▶ TEXT:

Eight things for Feb, all which call us home within
from Joan Didion's ways of exercising self-compassion to how Nick Cave honoured his muse by declining his MTV award in this letter.
a. I am sandwiching us between Søren Kierkegaard quotes this month:
“Of all ridiculous things the most ridiculous seems to me, to be busy — to be a man who is brisk about his food and his work.”
In her 1968 anthology, Slouching Towards Bethlehem, Joan Didion considers her habit of keeping a journal, in an essay titled “On Keeping a Notebook.” Along with wondering what and why she wanted to remember certain things, she also kept a record of “past selves.” Didion was acutely aware that we are always changing, and used her journal to look back and see who she used to be in understanding and compassion.
“I think we are well advised to keep on nodding terms with the people we used to be, whether we find them attractive company or not. Otherwise, they turn up unannounced and surprise us, come hammering on the mind’s door at 4 a.m. of a bad night and demand to know who deserted them, who betrayed them, who is going to make amends.” — Joan Didion
A flourish of approval, a krul is a Dutch symbol used in grading to show the text has been seen and agreed with. And, I cannot help but wonder if every interaction is seeking a krul?
Add a street map to your Journal. Do up the street map of your house or work area. Add in where you go and why.

▶ WHAT YOU WILL DO:
a. Name every person mentioned in the February list.
b. Answer these questions from the February list, one line each:
(i) In what year did Joan Didion's anthology Slouching Towards Bethlehem appear?
(ii) What is the title of the essay in which Didion considers her habit of keeping a journal?
(iii) What does a krul show when it is used in grading?
c. Write the next part of the February list, picking up after its final sentence.
The data are separate material, unrelated to the February list.

▶ Saved data entries:
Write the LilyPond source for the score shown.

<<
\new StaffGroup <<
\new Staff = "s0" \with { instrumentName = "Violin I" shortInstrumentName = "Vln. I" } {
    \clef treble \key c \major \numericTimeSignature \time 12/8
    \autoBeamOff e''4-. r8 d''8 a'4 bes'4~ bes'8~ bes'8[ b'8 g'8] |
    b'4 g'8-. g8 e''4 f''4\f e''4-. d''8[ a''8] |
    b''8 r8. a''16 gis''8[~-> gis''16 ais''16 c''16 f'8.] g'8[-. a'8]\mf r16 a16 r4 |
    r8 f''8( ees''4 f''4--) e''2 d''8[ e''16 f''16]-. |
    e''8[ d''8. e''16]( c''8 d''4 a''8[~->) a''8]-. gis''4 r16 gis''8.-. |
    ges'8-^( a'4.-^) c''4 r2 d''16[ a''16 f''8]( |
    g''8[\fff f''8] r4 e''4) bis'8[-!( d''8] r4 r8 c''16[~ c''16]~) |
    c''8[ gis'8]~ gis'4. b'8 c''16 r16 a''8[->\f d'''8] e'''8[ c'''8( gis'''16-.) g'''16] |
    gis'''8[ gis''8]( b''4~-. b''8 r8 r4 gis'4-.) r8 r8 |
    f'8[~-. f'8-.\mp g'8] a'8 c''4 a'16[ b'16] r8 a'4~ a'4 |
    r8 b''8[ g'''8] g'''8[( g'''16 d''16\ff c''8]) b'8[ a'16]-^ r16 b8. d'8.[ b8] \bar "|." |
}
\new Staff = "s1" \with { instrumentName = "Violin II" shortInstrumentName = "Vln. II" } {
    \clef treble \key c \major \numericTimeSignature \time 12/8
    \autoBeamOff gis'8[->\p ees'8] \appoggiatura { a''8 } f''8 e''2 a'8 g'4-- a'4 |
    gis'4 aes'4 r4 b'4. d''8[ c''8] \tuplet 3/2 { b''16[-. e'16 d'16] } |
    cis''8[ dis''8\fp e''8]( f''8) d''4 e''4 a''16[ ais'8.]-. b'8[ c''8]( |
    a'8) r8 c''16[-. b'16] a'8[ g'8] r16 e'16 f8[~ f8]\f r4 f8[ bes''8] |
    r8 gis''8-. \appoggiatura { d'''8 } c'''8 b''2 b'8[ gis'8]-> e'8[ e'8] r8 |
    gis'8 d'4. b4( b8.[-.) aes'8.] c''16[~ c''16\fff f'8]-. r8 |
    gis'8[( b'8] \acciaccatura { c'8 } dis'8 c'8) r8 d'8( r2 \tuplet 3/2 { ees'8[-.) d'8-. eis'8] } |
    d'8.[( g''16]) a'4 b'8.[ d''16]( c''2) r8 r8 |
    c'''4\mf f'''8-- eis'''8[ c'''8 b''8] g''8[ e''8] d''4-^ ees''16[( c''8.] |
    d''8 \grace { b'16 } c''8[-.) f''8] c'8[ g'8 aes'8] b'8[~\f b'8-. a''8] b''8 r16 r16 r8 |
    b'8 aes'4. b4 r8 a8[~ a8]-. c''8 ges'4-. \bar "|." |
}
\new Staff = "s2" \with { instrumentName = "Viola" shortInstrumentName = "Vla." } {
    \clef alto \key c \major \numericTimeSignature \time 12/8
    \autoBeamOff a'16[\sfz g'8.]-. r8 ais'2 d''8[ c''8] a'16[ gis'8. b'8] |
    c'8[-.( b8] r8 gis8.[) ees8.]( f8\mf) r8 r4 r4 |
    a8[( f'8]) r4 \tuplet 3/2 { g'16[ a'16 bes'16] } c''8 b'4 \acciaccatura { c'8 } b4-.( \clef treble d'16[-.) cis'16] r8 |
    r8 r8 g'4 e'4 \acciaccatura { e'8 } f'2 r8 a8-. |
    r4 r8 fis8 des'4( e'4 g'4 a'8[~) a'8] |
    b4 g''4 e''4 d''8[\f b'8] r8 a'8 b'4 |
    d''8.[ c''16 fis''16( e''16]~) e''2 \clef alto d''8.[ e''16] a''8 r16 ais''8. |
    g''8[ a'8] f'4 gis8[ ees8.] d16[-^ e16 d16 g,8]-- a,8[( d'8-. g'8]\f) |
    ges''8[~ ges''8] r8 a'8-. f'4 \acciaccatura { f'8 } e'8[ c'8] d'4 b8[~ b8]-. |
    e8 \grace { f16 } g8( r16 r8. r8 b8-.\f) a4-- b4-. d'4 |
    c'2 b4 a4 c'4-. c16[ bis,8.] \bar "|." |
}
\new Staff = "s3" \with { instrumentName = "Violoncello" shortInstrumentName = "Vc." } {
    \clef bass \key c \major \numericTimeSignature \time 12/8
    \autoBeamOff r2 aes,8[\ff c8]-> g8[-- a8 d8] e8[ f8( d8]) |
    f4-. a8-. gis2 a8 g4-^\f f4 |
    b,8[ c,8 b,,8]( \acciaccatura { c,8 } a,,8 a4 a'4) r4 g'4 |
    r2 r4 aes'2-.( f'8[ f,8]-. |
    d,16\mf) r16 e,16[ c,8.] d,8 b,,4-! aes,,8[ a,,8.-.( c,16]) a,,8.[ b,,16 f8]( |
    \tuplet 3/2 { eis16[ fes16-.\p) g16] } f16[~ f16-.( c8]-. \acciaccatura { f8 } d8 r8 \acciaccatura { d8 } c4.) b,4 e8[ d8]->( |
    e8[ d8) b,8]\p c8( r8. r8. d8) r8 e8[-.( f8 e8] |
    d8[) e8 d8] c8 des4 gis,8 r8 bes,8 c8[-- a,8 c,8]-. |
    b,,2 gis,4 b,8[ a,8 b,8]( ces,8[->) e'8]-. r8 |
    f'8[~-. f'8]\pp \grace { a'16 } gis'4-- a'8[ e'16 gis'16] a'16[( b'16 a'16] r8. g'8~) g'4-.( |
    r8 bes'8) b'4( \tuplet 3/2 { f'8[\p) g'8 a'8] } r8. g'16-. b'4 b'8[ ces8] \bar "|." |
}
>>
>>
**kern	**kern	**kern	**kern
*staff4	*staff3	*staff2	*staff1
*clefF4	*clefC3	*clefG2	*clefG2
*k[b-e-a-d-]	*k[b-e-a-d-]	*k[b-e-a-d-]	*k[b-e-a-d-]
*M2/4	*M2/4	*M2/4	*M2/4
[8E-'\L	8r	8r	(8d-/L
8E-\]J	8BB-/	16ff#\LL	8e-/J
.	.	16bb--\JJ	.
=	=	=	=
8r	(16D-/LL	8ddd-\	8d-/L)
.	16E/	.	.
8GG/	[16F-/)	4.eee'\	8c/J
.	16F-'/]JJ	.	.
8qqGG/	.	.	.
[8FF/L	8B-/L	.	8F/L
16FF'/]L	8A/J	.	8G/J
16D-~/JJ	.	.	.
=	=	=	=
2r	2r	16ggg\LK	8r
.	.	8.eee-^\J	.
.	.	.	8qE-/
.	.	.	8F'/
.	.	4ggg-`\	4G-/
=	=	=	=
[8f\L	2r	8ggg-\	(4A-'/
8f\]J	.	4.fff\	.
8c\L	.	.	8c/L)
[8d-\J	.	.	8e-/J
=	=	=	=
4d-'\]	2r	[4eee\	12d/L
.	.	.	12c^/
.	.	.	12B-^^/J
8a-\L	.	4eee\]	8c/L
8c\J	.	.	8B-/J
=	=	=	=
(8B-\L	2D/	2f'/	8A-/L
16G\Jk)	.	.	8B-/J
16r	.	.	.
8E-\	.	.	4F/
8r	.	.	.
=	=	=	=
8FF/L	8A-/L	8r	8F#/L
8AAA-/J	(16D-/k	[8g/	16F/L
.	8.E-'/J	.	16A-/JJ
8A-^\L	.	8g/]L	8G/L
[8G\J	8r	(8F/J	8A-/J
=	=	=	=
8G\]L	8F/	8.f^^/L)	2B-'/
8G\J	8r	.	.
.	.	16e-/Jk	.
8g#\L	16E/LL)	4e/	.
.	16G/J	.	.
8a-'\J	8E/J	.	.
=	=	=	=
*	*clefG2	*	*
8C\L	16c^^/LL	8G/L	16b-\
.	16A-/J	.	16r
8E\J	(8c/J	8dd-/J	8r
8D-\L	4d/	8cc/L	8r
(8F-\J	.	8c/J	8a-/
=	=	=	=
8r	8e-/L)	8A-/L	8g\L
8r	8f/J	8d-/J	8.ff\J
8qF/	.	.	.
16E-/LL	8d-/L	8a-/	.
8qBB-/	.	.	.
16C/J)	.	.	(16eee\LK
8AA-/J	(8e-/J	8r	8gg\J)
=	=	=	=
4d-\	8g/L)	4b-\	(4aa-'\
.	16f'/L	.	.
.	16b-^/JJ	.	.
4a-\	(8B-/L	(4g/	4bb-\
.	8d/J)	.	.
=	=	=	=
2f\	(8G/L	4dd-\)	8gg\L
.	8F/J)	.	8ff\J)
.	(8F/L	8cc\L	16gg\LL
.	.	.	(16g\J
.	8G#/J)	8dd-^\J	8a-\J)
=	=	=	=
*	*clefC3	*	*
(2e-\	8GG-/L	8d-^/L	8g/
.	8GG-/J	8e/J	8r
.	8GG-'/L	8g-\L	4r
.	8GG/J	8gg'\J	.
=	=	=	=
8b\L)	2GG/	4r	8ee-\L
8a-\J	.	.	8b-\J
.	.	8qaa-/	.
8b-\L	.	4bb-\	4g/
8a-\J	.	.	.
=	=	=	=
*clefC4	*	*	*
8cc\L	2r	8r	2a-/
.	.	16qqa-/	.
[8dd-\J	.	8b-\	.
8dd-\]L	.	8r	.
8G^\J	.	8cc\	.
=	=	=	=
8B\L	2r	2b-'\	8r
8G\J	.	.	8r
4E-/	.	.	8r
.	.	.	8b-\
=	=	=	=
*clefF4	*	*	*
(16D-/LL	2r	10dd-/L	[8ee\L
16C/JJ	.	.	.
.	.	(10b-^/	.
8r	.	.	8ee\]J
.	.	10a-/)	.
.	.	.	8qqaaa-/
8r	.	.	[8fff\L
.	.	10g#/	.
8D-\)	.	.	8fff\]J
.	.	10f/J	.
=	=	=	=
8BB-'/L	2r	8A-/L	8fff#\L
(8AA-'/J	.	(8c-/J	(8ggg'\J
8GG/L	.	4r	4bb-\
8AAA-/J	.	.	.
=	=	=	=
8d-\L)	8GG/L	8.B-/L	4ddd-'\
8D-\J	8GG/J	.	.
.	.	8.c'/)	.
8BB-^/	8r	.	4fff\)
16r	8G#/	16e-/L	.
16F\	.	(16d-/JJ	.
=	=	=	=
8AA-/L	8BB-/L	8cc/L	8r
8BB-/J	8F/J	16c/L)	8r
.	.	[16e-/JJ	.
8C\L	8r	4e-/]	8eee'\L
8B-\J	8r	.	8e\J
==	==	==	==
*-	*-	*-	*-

▶ RESULTS OF THE EXERCISE:
a. Joan Didion, Nick Cave, Søren Kierkegaard

b.
(i) 1968
(ii) "On Keeping a Notebook."
(iii) It shows that the text has been seen and agreed with.

c.
Look back on this in decades to come to help remember everyday memories.
The thing about art and connection. From Essay Art Objects by Jeanette Winterson, found in her 1996 collection Art Objects: Essays on Ecstasy and Effrontery.
The true artist is connected. The true artist studies the past, not as a copyist or a pasticheur will study the past, those people are interested only in the final product, the art object, signed sealed and delivered to a public drugged on reproduction. The true artist is interested in the art object as an art process, the thing in being, the being of the thing, the struggle, the excitement, the energy, that have found expression in a particular way. The true artist is after the problem. The false artist wants it solved (by somebody else). If the true artist is connected, then he or she has much to give us because it is connection that we seek. Connection to the past, to one another, to the physical world… A picture, a book, a piece of music, can remind me of feelings, thinkings, I did not even know I had forgot.
Jeanette Winterson
Octavia Butler’s Affirmations on the back of her notebook, The Huntington Library:
Decline when it honours who you are to do so as did Nick Cave’s in his letter rejecting his MTV award:
21 Oct 96
To all those at MTV,
I would like to start by thanking you all for the support you have given me over recent years and I am both grateful and flattered by the nominations that I have received for Best Male Artist. The air play given to both the Kylie Minogue and P. J. Harvey duets from my latest album Murder Ballads has not gone unnoticed and has been greatly appreciated. So again my sincere thanks.
Having said that, I feel that it’s necessary for me to request that my nomination for best male artist be withdrawn and furthermore any awards or nominations for such awards that may arise in later years be presented to those who feel more comfortable with the competitive nature of these award ceremonies. I myself, do not. I have always been of the opinion that my music is unique and individual and exists beyond the realms inhabited by those who would reduce things to mere measuring. I am in competition with no-one.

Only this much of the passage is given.